Aux termes de l’article 1343-5 du code civil, compte tenu de la situationdu debiteur et en considération des besoins du creancier, le juge peut,dans la limite de deux années, reporter ou échelonner le paiement des sommes dues.
L’article L 314-20 du code de la consommation prévoit ' l’exécution des obligations du débiteur peut être, notamment en cas de licenciement, suspendue par ordonnance du juge des contentieux de la protection dans les conditions prévues à l’article 1343-5 du code civil. L’ordonnance peut décider que, durant le délai de grâce, les sommes dues ne produiront point intérêt'.
Au cas présent, les consorts [J] et [H] poursuivent l’infirmation de la décision entreprise en ce qu’elle les a déboutés de leur demande tendant à voir condamner la Banque Palatine à poursuivre l’exécution des deux contrats de prêts, nonobstant le prononcé de la déchéance du terme par la banque.
Il est constant qu’en cours de procédure de première instance la Banque Palatine a notifié à M. [J] et à Mme [H] la déchéance du terme de chacun des prêts considérés par deux lettres recommandées avec accusé de réception datées du 13 juin 2024, distribuées le 20 juin 2024.
Or et ainsi que l’a justement rappelé le premier juge par des motifs exacts et pertinents que la cour adopte l’appréciation du bien fondé de la mise en oeuvre de la déchéance du terme ne relève pas de la compétence du juge des référés mais du juge du fond, dès lors que, comme en l’espèce, la procédure de notification de la déchéance du terme apparaît régulière au vu :
— de la notification par la Banque Palatine de la mise en demeure aux consorts [J] et [H] du 30 avril 2024 ;
— du prononcé de la déchéance du terme le 20 juin 2024 par la Banque Palatine conformément aux stipulations de l’article 11 du contrat de crédit et conformement à l’article L.312-39 du code de la consommation.
Il n’y a donc lieu à référé sur la demande de poursuite d’exécution des contrats, l’ordonnance sera confirmée de chef.

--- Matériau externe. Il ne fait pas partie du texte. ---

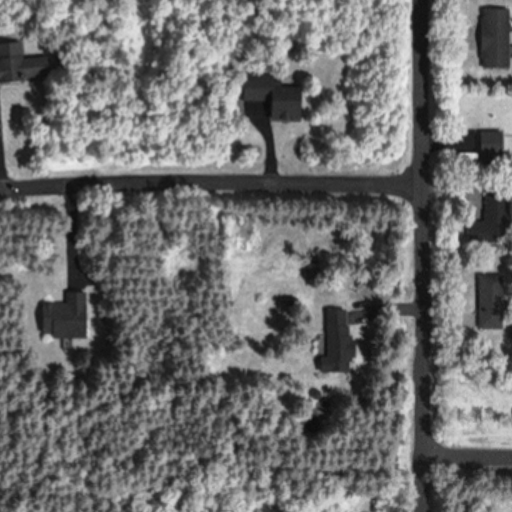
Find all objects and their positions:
building: (490, 39)
building: (6, 68)
building: (487, 146)
road: (212, 189)
building: (488, 220)
road: (425, 255)
building: (487, 301)
building: (62, 316)
building: (332, 340)
road: (468, 457)
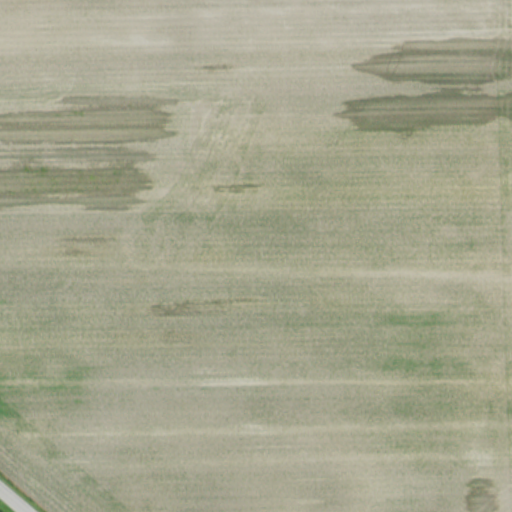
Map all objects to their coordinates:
crop: (257, 254)
road: (13, 500)
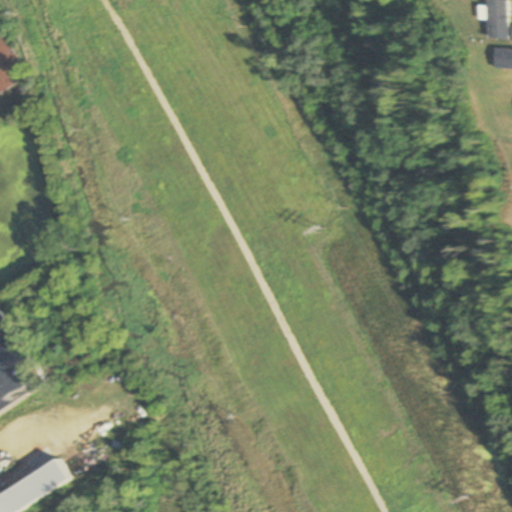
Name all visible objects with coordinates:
road: (392, 218)
building: (15, 371)
building: (37, 491)
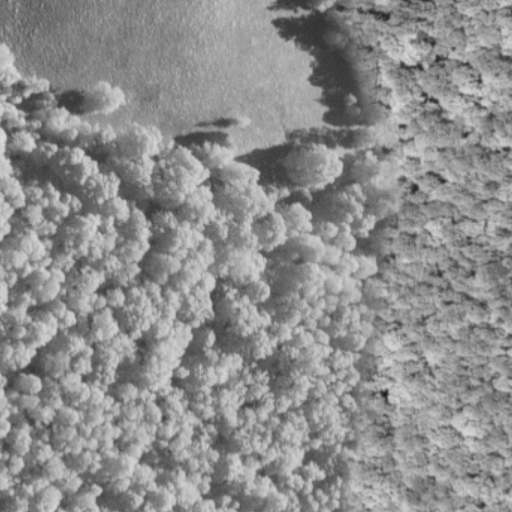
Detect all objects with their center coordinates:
road: (233, 40)
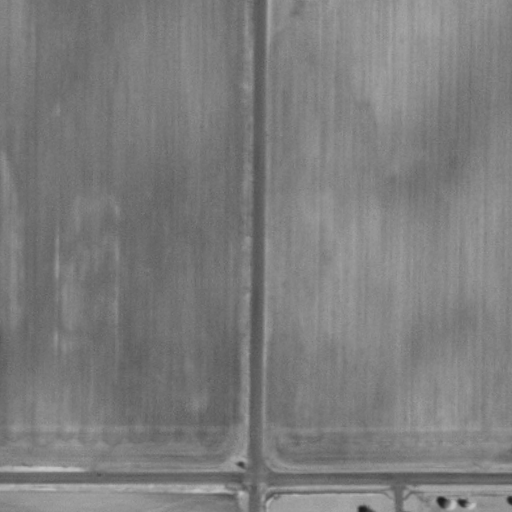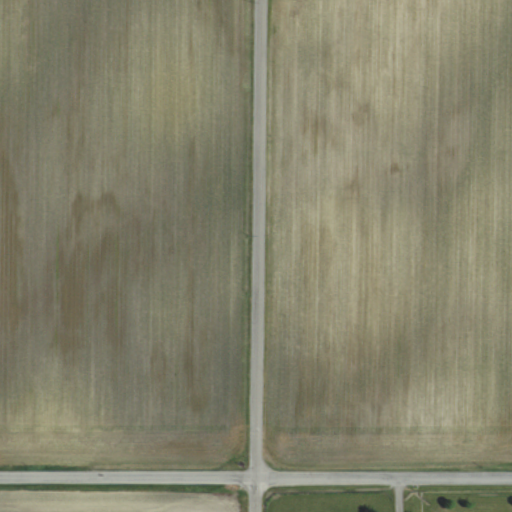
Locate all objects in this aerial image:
road: (257, 255)
road: (255, 478)
road: (398, 495)
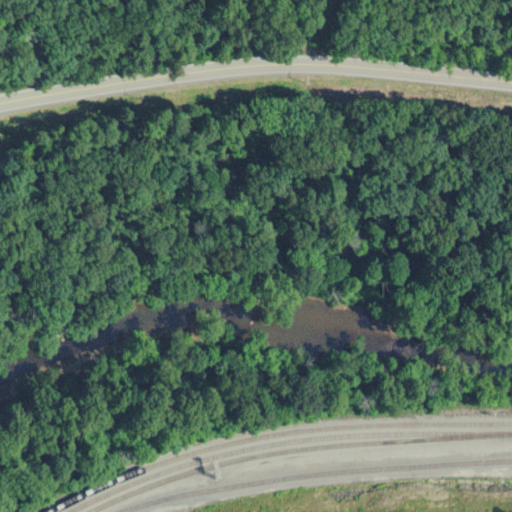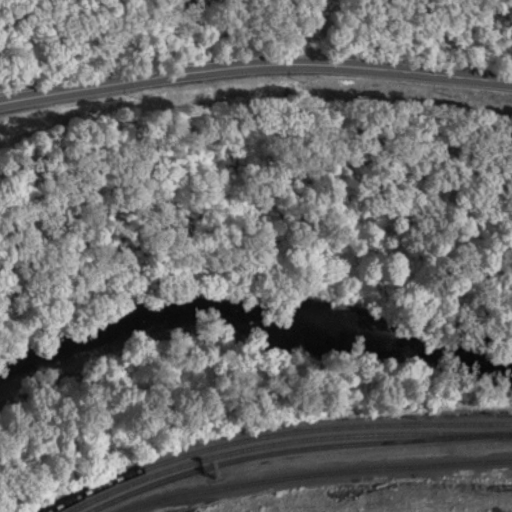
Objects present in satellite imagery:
road: (255, 71)
river: (249, 338)
railway: (275, 438)
railway: (283, 443)
railway: (292, 450)
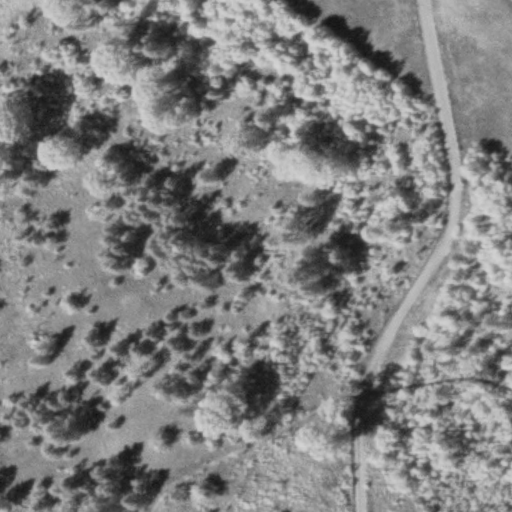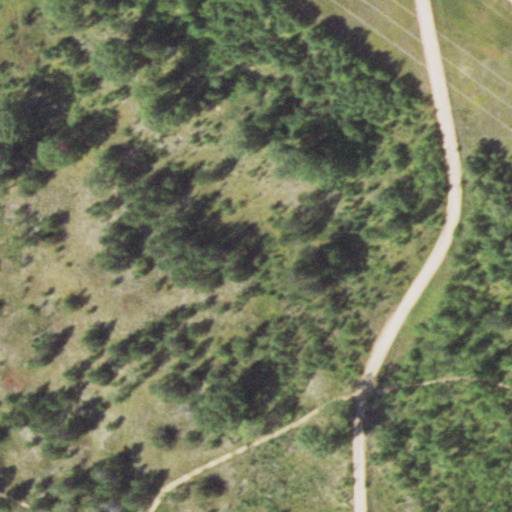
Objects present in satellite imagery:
road: (434, 261)
road: (244, 437)
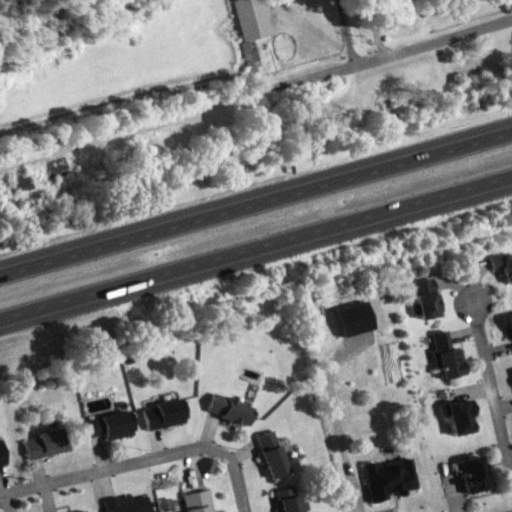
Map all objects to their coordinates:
building: (250, 19)
road: (415, 46)
road: (159, 117)
road: (255, 203)
road: (256, 248)
building: (503, 265)
building: (426, 298)
building: (354, 319)
building: (447, 358)
road: (489, 386)
building: (230, 411)
building: (164, 415)
building: (459, 418)
building: (111, 425)
building: (44, 445)
building: (2, 455)
building: (272, 455)
road: (143, 457)
building: (472, 474)
building: (390, 478)
building: (287, 500)
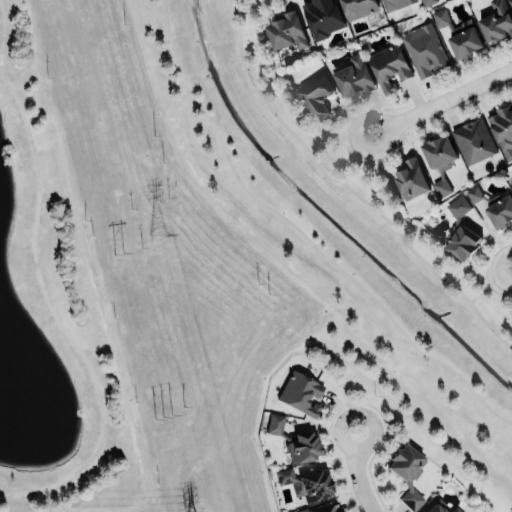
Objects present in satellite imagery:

Quant à la demande subsidiaire aucun élément de preuve n’étant apporté aux débats par les appelants il n’y a pas lieu pour la cour à modifier l’appréciation du premier juge, l’ordonnance sera confirmée de ce chef.
Sur les mesures accessoires
Compte tenu du sens de l’arrêt, les dispositions de la décision entreprise relatives aux frais de procédure et des frais irrépétibles seront confirmées.
M. [J] et Mme [H], parties perdantes en casue d’appel, seront condamnés in solidum aux dépens d’appel.
Leur demande fondée sur l’article 700 du code de procédure civile sera rejetée.
PAR CES MOTIFS
Statuant dans la limite de l’appel,
Confirme l’ordonnance entreprise en toutes ses dispositions ;
Condamne M. [J] et Mme [H] aux dépens d’appel ;
Rejette la demande de M. [J] et Mme [H] fondée sur l’article 700 du code de procédure civile.